Upper oven door 116 also includes a third or floating glass panel 170 positioned parallel to and outside window pack 166. A fourth or outer glass panel 172 is provided on front surface 150 of upper oven door 116, and is surrounded by a stainless steel wrap 174. Upper oven door 116 also includes at least one upper oven door air inlet 176 defined within bottom edge portion 146, and at least one upper oven door air outlet 178 defined within top edge portion 152. Outer glass panel 172 is spaced with respect to floating glass panel 170 and window pack 166 positioned inside glass panel 172. As such, an upper oven door air passage 180 is defined between window pack 166 and outer glass panel 172, and provides flow communication between air inlets 176 and air outlets 178. In one embodiment, upper oven door passage 180 is oriented substantially vertically with respect to upper oven door 116 and extends between air inlets 176 and air outlets 178.
In one embodiment, lower oven door 112 is similar to upper oven door 116 in structure, and is sized to cover lower oven cavity 110. In this embodiment, lower oven cavity 110 has a larger capacity than upper oven cavity 114 and, thus, lower oven door 112 is larger than upper oven door 116. Lower oven door 112 includes a front surface 190, top edge portion 144 and a bottom edge portion 194 connecting with front surface 190 at opposite ends thereof.
In one embodiment, lower oven door 112 includes a first glass panel 202, a second glass panel 204 substantially parallel to and positioned with respect to first glass panel 202 and a door frame 205 surrounding glass panels 202, 204. Glass panels 202, 204 are positioned adjacent corresponding lower oven cavity 110, and cooperatively form a window pack 206. In this embodiment, a gasket 207 is attached to the inner surface of lower oven door frame 205, and is positioned between lower oven door frame 205 and lower oven cavity 110 with lower oven door 112 in a closed position, as shown in FIG. 2. As such, gasket 207 facilitates sealing lower oven cavity 110 to facilitate maintaining a desired temperature within lover oven cavity 110.
In one embodiment, lower oven door 112 includes a third glass panel 208 and a fourth or outer glass panel 210 substantially parallel to and spaced with respect to each other.

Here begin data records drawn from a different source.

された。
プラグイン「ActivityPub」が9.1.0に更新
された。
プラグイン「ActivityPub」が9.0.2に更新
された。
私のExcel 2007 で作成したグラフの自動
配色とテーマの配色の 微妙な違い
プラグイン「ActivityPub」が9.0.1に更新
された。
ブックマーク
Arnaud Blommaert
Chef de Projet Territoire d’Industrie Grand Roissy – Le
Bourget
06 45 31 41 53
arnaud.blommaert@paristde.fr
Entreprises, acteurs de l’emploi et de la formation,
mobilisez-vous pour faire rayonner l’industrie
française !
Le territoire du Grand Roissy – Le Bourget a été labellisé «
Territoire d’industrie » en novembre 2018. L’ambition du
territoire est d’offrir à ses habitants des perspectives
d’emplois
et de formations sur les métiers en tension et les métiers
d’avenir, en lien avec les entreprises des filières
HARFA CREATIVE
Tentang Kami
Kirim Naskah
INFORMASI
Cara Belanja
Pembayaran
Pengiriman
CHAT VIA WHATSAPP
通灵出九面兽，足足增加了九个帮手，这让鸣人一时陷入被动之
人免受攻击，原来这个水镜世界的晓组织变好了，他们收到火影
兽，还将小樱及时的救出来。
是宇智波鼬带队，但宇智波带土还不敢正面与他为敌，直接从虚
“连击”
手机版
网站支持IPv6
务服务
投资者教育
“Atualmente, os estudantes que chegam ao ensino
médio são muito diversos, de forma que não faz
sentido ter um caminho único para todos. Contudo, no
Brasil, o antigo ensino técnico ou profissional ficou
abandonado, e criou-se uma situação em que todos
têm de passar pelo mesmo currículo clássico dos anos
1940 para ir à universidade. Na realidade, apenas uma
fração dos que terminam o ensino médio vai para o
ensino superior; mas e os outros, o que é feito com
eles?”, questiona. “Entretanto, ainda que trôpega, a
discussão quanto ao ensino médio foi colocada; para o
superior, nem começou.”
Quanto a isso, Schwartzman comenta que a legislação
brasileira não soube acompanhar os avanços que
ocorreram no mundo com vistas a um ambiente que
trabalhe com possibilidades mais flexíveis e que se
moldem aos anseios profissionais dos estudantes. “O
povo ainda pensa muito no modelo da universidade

Lower oven door frame 205 surrounds glass panels 208 and 210. Further, in a particular embodiment, outer glass panel 210 is surrounded by a stainless steel wrap 216. At least one lower oven door air inlet 220 is defined within bottom edge portion 194 and at least one lower oven door air outlet 222 is defined within top edge portion 144. A lower oven door passage 224 is defined between window pack 206 and outer glass panel 210 to provide flow communication between air inlet 220 and air outlet 222. In one embodiment, a plurality of lower oven door air inlets 220 are arranged or spaced along bottom edge portion 194 and a plurality of lower oven door air outlets 222 are arranged or spaced along top edge portion 192. In this embodiment, lower oven door air passage 224 is configured to provide flow communication between lower oven door air inlets 220 and lower oven door air outlets 222.

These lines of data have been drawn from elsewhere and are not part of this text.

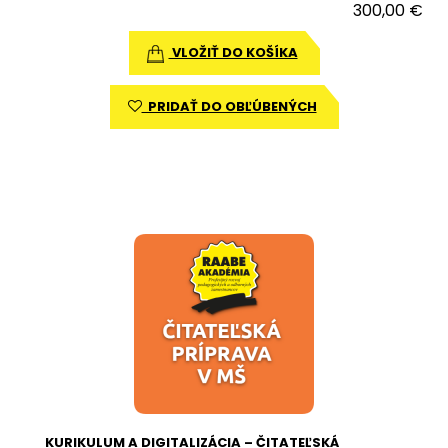
300,00 €
VLOŽIŤ DO KOŠÍKA
PRIDAŤ DO OBĽÚBENÝCH
KURIKULUM A DIGITALIZÁCIA – ČITATEĽSKÁ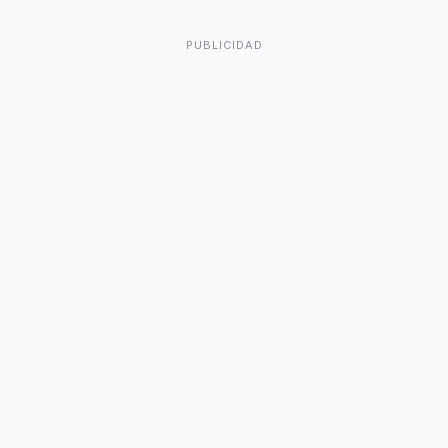
PUBLICIDAD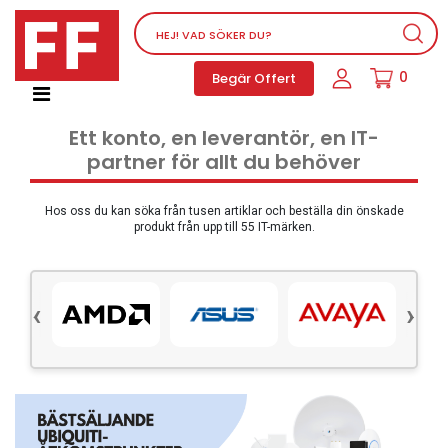
Nätverksutrustning
0
Begär Offert
Service, supportprogram och licenser
Telefoner, PBX och VOIP
Ett konto, en leverantör, en IT-
Mjukvara
partner för allt du behöver
Dator PC-utrustning
Tillbehör
Hos oss du kan söka från tusen artiklar och beställa din önskade
produkt från upp till 55 IT-märken.
Ljud/video och multimedia
Skärmar och Projektorer
‹
›
Olika produkter
Servrar och lagringsutrustning
Dator PC-system
Kontorsmaterial
Elektrisk utrustning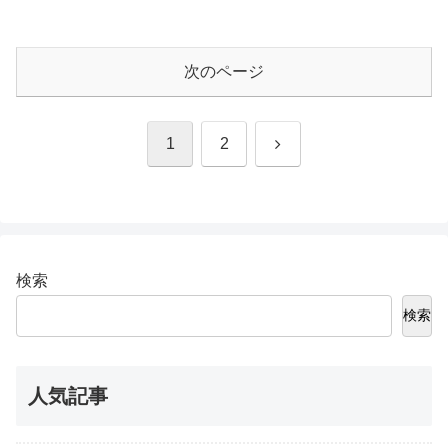
次のページ
次
1
2
へ
検索
検索
人気記事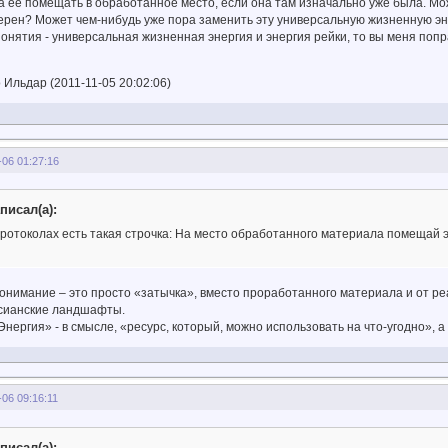
да ее помещать в обработанное место, если она там изначально уже была. Мож
ерен? Может чем-нибудь уже пора заменить эту универсальную жизненную эн
понятия - универсальная жизненная энергия и энергия рейки, то вы меня попра
Ильдар (2011-11-05 20:02:06)
-06 01:27:16
писал(а):
протоколах есть такая строчка: На место обработанного материала помещай 
понимание – это просто «затычка», вместо проработанного материала и от р
рсианские ландшафты.
нергия» - в смысле, «ресурс, который, можно использовать на что-угодно», а 
-06 09:16:11
писал(а):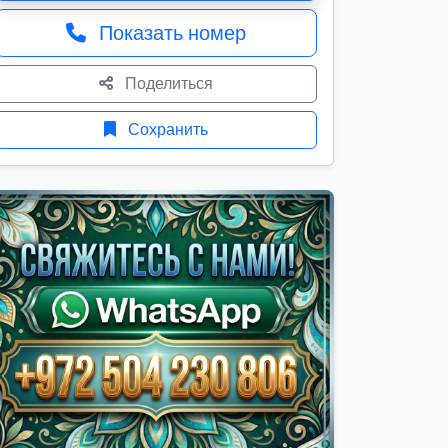
Показать номер
Поделиться
Сохранить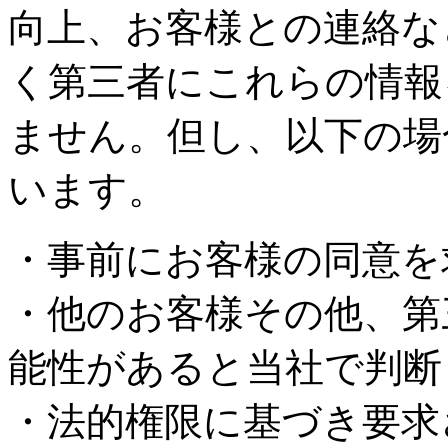
向上、お客様との連絡な
く第三者にこれらの情報
ません。但し、以下の場
います。
・事前にお客様の同意を
・他のお客様その他、第
能性があると当社で判断
・法的権限に基づき要求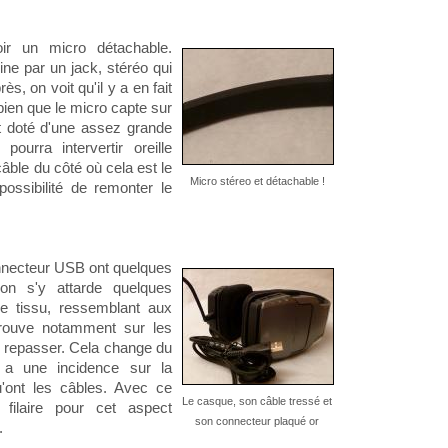
ir un micro détachable.
ine par un jack, stéréo qui
ès, on voit qu'il y a en fait
 bien que le micro capte sur
st doté d'une assez grande
ourra intervertir oreille
câble du côté où cela est le
Micro stéreo et détachable !
possibilité de remonter le
nnecteur USB ont quelques
u'on s'y attarde quelques
de tissu, ressemblant aux
trouve notamment sur les
à repasser. Cela change du
la a une incidence sur la
u'ont les câbles. Avec ce
Le casque, son câble tressé et
 filaire pour cet aspect
son connecteur plaqué or
.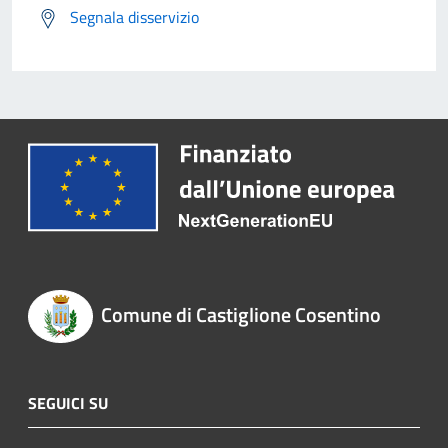
Segnala disservizio
Comune di Castiglione Cosentino
SEGUICI SU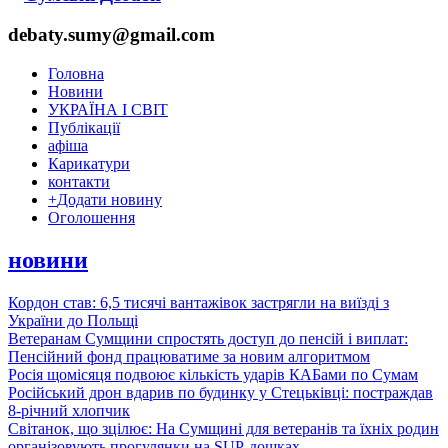
debaty.sumy@gmail.com
Головна
Новини
УКРАЇНА І СВІТ
Публікації
афіша
Карикатури
контакти
+
Додати новину
Оголошення
новини
Кордон став: 6,5 тисячі вантажівок застрягли на виїзді з
України до Польщі
Ветеранам Сумщини спростять доступ до пенсій і виплат:
Пенсійний фонд працюватиме за новим алгоритмом
Росія щомісяця подвоює кількість ударів КАБами по Сумам
Російський дрон вдарив по будинку у Стецьківці: постраждав
8-річний хлопчик
Світанок, що зцілює: На Сумщині для ветеранів та їхніх родин
організовують прогулянки на SUP-дошках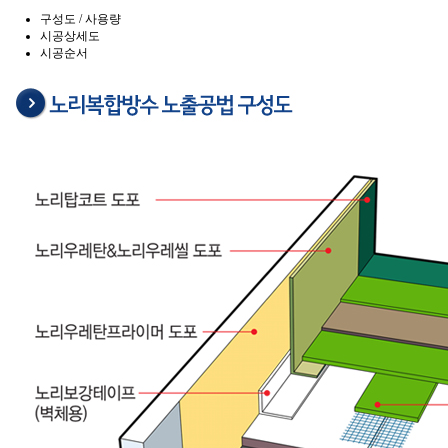
구성도 / 사용량
시공상세도
시공순서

Referring further to FIG. 3, bottom edge portion 146 of upper oven door 116 is substantially parallel to and generally opposes top edge portion 144 of lower oven door 112. In one embodiment, lower oven door air outlets 222 generally face upward and upper oven door air inlets 176 generally face downward such that lower oven door air outlets 222 are substantially aligned with upper oven door air inlets 176. As such, air exiting lower oven door air outlets 222 of lower oven door air passage 224 is directed to flow into upper oven door air passage 180. In this embodiment, lower oven door air passage 224 and upper oven door air passage 180 are oriented in a generally vertical orientation with respect to lower oven door 112 and upper oven door 116 for facilitating establishing a substantially linear or straight flow path through doors 112, 116. As such, air is directed to flow through lower oven door air passage 224 and upper oven door air passage 180 without being directed through a tortuous air flow path. The generally linear or straight air passage facilitates removing heat from the oven doors to cool the surface thereof. In alternative embodiments, the configuration and/or the arrangement of the air inlets, the air outlets and/or the air passages may be varied, as desired. Further, in an alternative embodiment, a cooling fan positioned with respect to lower oven door air passage 224 and/or upper oven door air passage 180 forces or directs air to flow through lower oven door air passage 224 and upper oven door air passage 180.
In one embodiment, two temperature probes or sensors 230 extend into upper oven door air passage 180 and lower oven door air passage 224, and are positioned adjacent corresponding air outlets 178, 222, respectively. Temperature sensors 230 detect and transmit the detected temperature to a controller (not shown) mounted on range backsplash 120 (shown in FIG. 1). As such, temperature sensors 230 facilitate detecting whether the surface temperature of lower oven door 112 and/or the surface temperature of upper oven door 116 are below a desirable temperature. In one embodiment, outer glass panel 172 of upper oven door 116 and/or outer glass panel 210 of lower oven door 112 are desirably maintained below a threshold temperature. Stainless stain wraps 174, 216 of upper oven door 116 and lower oven door 112, respectively, are also desirably maintained below a threshold temperature. In alternative embodiments, temperature sensor 230 may be removed or mounted at a different location with respect to lower oven door 112 and/or upper oven door 116.
Referring further to FIG. 4, in operation, when lower oven 106 and/or upper oven 108 are energized, such as for example, lower oven 106 or upper oven 108 is operated in a self-cleaning mode or lower oven 106 and upper oven 108 are operated in a baking mode, air is directed to flow upward through lower oven door 112 and upper oven door 116. In this embodiment, air flows into lower oven door air passage 224 through lower oven door air inlets 220 defined within bottom edge portion 194. The air is heated within lower oven door air passage 224 by the heated air within lower oven cavity 110 and then flows upward through lower oven door air passage 224 and exits through lower oven door air outlets 222. Upper oven door air inlets 176 are aligned with corresponding lower oven door air outlets 222 such that air exiting lower oven door air passage 224 substantially flows into upper oven door air passage 180. The heated air then flows through upper oven door air passage 180 and exits upper oven door 116 through upper oven door air outlets 178 defined within top edge 152. As such, a buoyancy-driven air flow is created through lower oven door 112 and upper oven door 116 and heat is removed from lower oven door 112 and/or upper oven door 116 by the air flow.
In one embodiment, air flows through the lower oven door and upper oven door for facilitating removing heat from the lower oven door and/or the upper oven door. Each of the lower oven door and the upper oven door include air inlets defined within a bottom edge portion and air outlets defined within the top edge portion, respectively, for facilitating providing a linear or straight flow path through the oven doors as well as providing an aesthetically pleasing appearance to the cooking appliance. In a particular embodiment, air flows through the oven doors due to buoyancy principles and, thus, a need for a fan to direct air flow through or across the oven door(s) is eliminated, resulting in a thinner oven door.
While the invention has been described in terms of various specific embodiments, those skilled in the art will recognize that the invention can be practiced with modification within the spirit and scope of the claims.